Category	Metric	Notes
CPU clock	3.8 GHz; 0.26 ns/cycle	1 ms = 3.8M cycles
L1 cache	~13 ms/GB, hot scan	32 KB/core max
L2 cache	~13 ms/GB, hot scan	1 MB/core max
L3 cache	~17 ms/GB, hot scan	32 MB/slice; 256 MB total
Main memory	~24 ms/GB	41 GB/s
CPU to GPU	~30 ms/GB over PCIe x16
SSD	~360 ms/GB, NVMe RAID0	3 GB 1080p movie: ~1.1 s
US HTTP request	~90 ms warm; ~180-270 ms cold	SF to Dallas; cold adds TCP + TLS
GPU math	CPU ~0.2 ms; GPU ~0.05 ms, resident	`grid[i] *= 1.01` for 1M cells
Postgres indexed read, local	~2 ms	`SELECT ... WHERE id = ?`
Postgres indexed read, same datacenter	~4 ms	App server calls DB server
Postgres write	~6 ms, single durable row	`INSERT` one row and commit

NB: CPU, cache, memory, and SSD are anchored to a sample I ran on a representative prod machine (EPYC 9354P, Micron 7450 NVMe).

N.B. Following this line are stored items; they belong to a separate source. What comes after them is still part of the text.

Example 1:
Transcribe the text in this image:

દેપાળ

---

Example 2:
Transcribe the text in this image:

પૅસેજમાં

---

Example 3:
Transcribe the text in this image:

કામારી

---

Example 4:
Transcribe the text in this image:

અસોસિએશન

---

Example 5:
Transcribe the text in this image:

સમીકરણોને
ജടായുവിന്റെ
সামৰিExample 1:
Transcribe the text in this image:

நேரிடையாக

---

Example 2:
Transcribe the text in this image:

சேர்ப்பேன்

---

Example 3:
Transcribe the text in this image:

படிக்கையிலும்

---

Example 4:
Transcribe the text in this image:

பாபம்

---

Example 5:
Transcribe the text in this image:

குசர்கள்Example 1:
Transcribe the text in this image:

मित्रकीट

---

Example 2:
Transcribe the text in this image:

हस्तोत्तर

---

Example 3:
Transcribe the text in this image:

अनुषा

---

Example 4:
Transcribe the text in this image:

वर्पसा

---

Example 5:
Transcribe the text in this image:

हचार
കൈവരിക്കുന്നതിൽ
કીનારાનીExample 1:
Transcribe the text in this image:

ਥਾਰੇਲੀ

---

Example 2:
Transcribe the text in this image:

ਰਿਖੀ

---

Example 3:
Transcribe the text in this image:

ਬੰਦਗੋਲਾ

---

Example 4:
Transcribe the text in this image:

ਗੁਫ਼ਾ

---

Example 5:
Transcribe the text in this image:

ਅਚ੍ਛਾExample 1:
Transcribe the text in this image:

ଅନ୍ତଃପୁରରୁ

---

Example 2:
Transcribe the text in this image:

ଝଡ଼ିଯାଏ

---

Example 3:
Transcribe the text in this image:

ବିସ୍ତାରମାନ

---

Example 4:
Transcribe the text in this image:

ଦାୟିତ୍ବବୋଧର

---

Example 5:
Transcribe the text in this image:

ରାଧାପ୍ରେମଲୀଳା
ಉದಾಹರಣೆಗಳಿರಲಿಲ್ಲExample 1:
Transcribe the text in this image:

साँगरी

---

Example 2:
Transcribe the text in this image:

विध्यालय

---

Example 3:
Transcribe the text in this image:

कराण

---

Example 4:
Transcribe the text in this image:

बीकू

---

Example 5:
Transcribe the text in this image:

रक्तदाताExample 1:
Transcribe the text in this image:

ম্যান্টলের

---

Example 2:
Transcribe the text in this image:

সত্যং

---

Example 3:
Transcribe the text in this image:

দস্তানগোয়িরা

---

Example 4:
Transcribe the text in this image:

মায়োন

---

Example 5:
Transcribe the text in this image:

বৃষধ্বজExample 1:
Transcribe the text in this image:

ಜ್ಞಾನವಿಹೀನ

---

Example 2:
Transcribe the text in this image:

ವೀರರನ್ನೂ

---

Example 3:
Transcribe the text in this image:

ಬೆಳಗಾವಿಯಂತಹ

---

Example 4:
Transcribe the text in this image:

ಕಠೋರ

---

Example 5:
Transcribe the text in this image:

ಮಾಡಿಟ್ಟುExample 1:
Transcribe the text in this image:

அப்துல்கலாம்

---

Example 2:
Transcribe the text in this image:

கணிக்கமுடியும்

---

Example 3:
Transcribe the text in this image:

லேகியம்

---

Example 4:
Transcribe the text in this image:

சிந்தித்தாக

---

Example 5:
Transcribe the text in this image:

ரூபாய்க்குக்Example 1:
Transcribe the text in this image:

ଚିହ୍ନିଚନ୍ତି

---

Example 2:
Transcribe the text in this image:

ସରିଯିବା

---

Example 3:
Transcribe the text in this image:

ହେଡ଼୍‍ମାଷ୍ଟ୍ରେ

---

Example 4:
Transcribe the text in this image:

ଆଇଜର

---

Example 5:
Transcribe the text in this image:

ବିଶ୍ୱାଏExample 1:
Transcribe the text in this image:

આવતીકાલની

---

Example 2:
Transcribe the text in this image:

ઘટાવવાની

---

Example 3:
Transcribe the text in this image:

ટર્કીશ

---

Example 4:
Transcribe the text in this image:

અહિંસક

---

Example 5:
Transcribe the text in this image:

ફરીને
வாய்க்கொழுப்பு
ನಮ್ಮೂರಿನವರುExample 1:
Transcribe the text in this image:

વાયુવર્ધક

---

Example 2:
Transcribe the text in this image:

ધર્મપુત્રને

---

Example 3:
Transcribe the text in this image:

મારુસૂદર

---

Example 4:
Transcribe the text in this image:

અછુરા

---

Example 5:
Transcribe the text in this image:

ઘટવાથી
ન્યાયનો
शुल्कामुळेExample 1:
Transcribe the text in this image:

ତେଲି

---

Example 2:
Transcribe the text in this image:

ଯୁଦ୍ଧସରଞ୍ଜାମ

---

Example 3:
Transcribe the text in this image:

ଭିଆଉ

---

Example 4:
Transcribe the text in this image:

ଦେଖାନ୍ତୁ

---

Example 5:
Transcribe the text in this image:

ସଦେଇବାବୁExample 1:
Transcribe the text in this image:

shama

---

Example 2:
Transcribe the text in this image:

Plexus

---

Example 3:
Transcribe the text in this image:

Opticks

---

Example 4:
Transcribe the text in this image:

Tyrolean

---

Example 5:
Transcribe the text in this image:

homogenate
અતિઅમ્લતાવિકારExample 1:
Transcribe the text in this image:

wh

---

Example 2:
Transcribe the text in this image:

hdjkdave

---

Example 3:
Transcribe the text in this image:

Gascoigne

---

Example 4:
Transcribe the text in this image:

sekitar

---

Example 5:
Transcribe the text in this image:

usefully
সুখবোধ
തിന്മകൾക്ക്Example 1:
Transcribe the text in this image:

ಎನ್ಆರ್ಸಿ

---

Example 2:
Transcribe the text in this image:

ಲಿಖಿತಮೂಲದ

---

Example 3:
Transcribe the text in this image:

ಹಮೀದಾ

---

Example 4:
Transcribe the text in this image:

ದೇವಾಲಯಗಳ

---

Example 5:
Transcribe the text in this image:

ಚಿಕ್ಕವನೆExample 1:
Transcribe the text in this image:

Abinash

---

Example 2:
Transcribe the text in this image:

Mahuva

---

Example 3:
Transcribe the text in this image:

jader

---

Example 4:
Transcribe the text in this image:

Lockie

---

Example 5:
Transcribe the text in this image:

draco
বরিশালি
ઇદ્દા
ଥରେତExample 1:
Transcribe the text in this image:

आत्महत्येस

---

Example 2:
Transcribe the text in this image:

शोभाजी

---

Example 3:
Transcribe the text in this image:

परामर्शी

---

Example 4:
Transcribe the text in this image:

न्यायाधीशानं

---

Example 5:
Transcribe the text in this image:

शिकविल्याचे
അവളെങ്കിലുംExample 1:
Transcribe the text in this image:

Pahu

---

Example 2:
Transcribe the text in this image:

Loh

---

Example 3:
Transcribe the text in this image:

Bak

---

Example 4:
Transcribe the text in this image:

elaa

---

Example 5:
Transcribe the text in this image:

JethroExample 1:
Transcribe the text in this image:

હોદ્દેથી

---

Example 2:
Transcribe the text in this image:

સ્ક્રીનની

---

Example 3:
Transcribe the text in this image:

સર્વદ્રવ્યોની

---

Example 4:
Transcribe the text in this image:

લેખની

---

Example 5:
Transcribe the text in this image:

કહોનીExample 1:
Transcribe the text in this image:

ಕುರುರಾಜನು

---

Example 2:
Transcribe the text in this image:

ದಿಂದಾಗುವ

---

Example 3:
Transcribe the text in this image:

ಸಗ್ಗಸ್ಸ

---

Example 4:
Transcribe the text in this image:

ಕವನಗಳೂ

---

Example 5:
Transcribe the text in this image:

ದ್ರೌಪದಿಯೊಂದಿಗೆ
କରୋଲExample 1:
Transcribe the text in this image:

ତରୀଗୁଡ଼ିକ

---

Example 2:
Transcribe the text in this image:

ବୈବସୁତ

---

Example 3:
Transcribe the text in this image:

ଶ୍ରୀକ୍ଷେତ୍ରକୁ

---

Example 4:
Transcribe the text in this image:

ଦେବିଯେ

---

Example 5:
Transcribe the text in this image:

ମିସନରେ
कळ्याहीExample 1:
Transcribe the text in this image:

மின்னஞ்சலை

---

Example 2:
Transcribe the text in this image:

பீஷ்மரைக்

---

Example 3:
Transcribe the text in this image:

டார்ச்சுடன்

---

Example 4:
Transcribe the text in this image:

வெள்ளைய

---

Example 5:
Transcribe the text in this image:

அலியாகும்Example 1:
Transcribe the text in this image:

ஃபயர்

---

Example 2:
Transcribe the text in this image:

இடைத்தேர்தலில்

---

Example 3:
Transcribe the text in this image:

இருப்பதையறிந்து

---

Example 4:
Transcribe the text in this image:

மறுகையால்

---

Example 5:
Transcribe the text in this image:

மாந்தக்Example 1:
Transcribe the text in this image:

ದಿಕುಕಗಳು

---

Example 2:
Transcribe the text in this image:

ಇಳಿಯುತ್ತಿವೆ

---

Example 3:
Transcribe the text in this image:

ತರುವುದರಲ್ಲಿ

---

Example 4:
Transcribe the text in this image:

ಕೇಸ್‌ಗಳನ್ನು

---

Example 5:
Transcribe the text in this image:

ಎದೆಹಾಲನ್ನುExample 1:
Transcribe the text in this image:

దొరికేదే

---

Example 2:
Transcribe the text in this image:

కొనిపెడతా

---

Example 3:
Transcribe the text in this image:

Actual performance will vary.

GPU math example is of course highly dependent on the math being done, but unless you’re running a full-on model GPUs are astoundingly fast especially with huge datasets.

Postgres queries will be dependent on indices, data size, and if anything is TOASTed (TOASTed columns are an order of magnitude slower).

Always benchmark

You can’t optimize what you can’t measure. Establish a baseline before you touch any code, then re-run the benchmark each time you make changes. Always write these notes down, ideally in a markdown file next to the code so that it’s easy to reference.

End-to-end benchmarks are a must. You MUST have end to end benchmarks. Inner benchmarks can also be useful, especially at the beginning when you’re figuring out your initial approach, but be wary of the work just moving from one place to another rather than actually getting faster.